■ WHAT YOU HAVE TO DO
The answer must consist of every line in the data that contains "action".

■ PROVIDED RECORDS

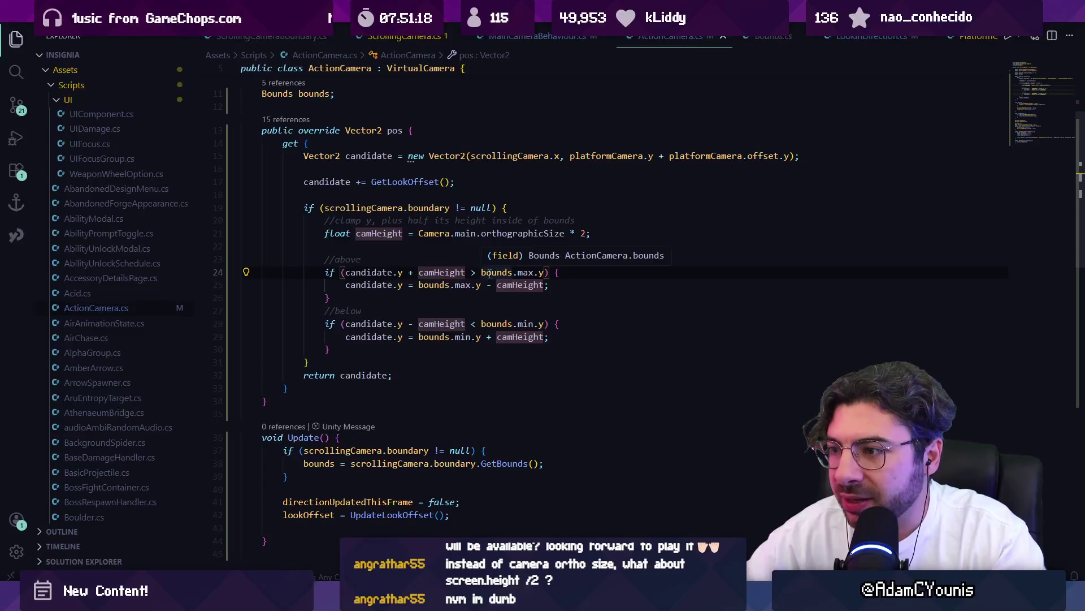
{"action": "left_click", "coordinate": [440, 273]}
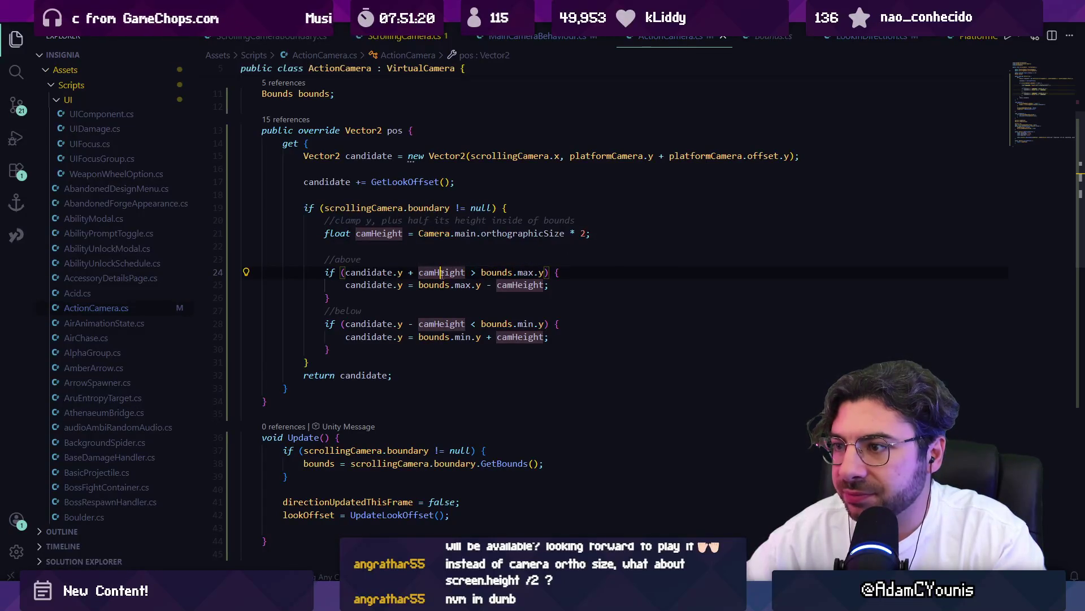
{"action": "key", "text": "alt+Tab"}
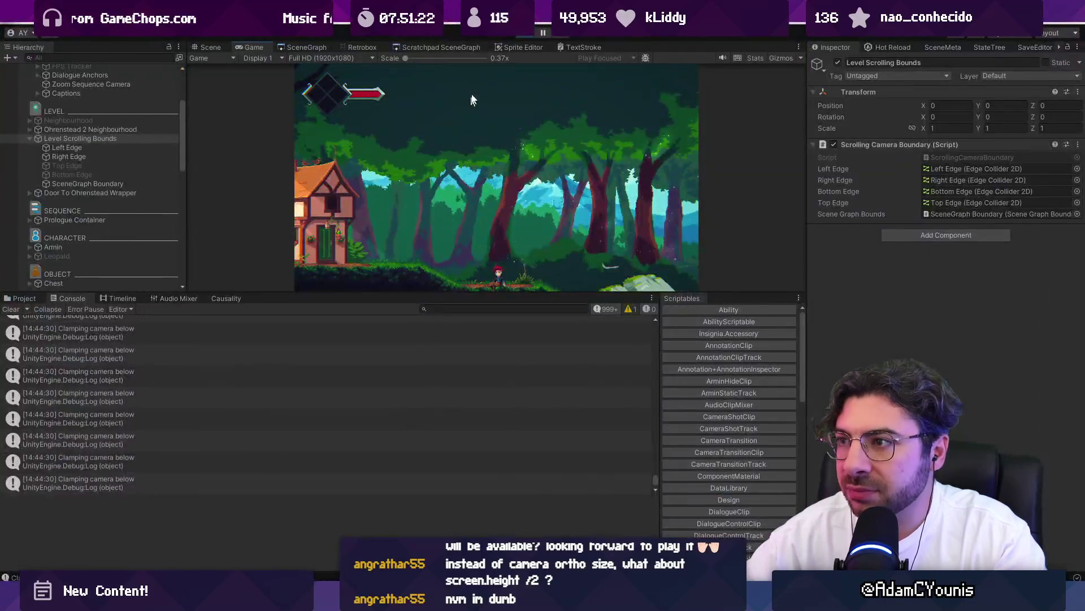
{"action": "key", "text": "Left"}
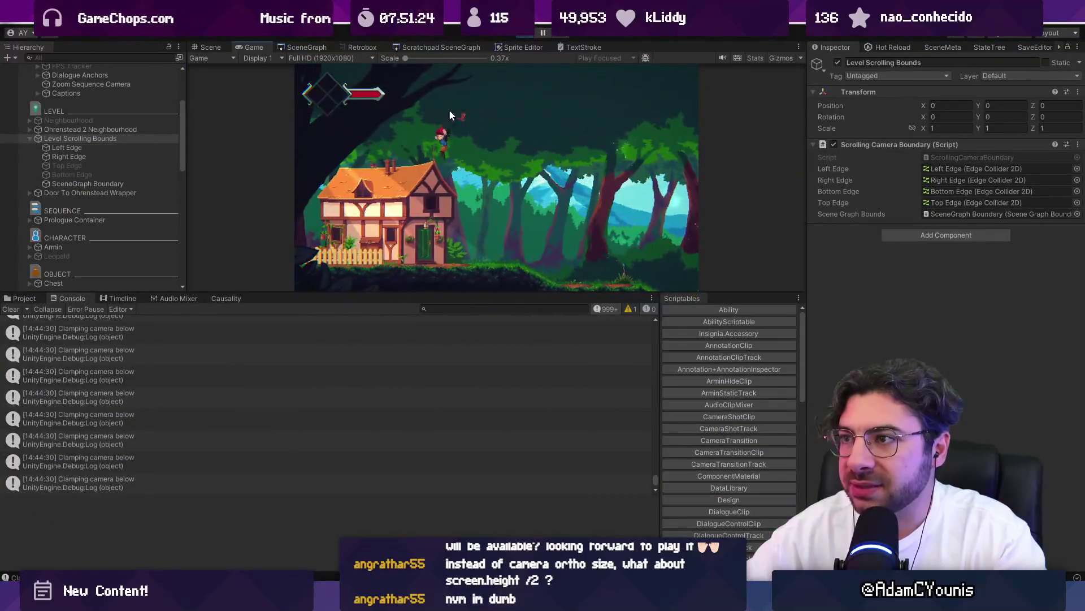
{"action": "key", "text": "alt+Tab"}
...
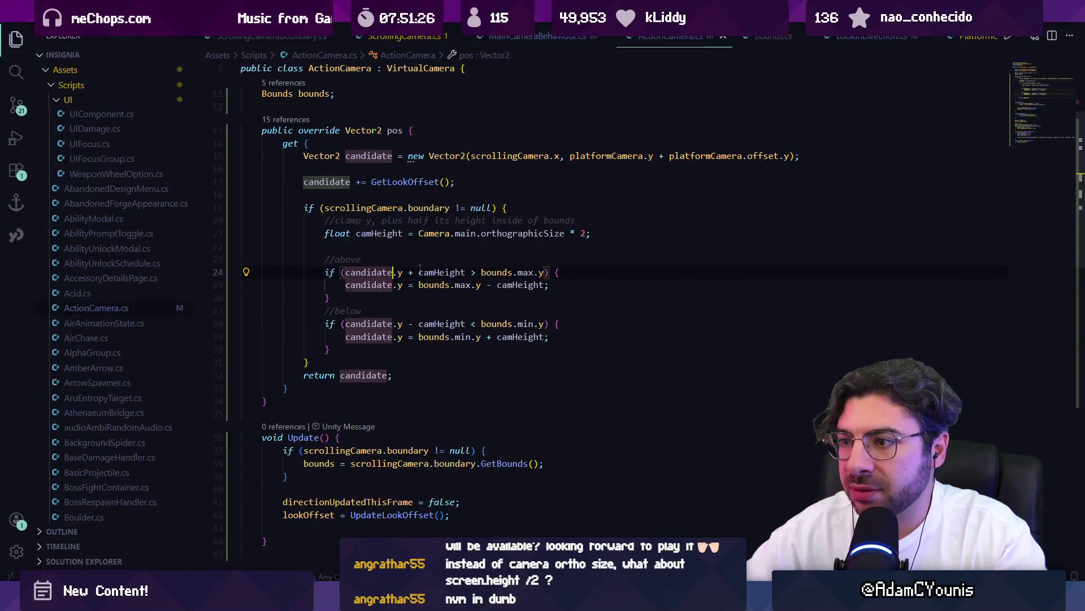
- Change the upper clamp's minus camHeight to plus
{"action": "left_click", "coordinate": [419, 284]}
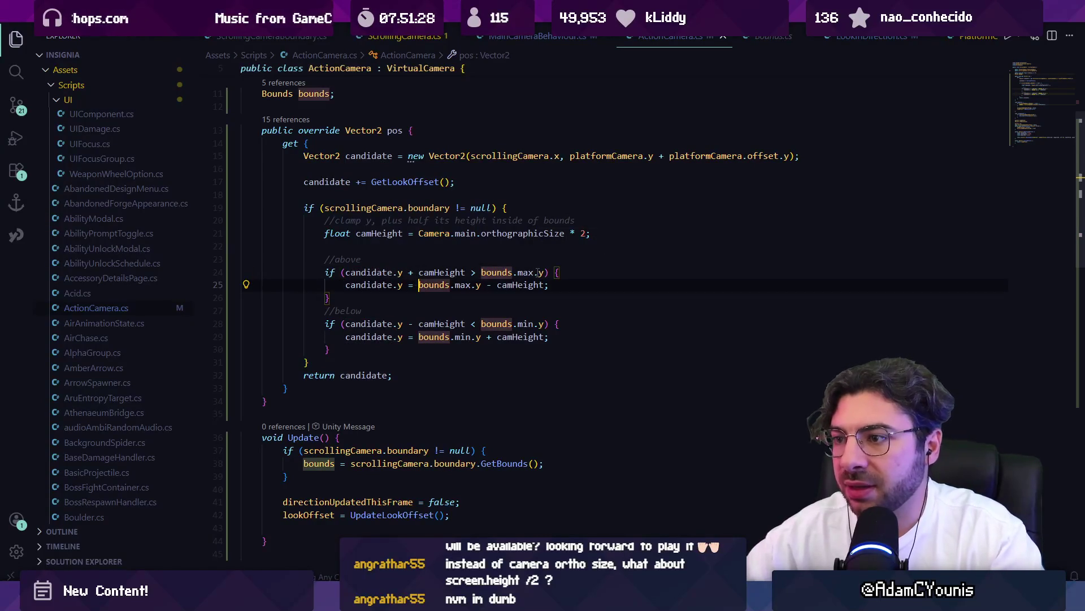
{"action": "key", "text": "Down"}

■ PROBLEM SOLUTION
{"action": "left_click", "coordinate": [440, 273]}
{"action": "key", "text": "alt+Tab"}
{"action": "key", "text": "Left"}
{"action": "key", "text": "alt+Tab"}
{"action": "left_click", "coordinate": [419, 284]}
{"action": "key", "text": "Down"}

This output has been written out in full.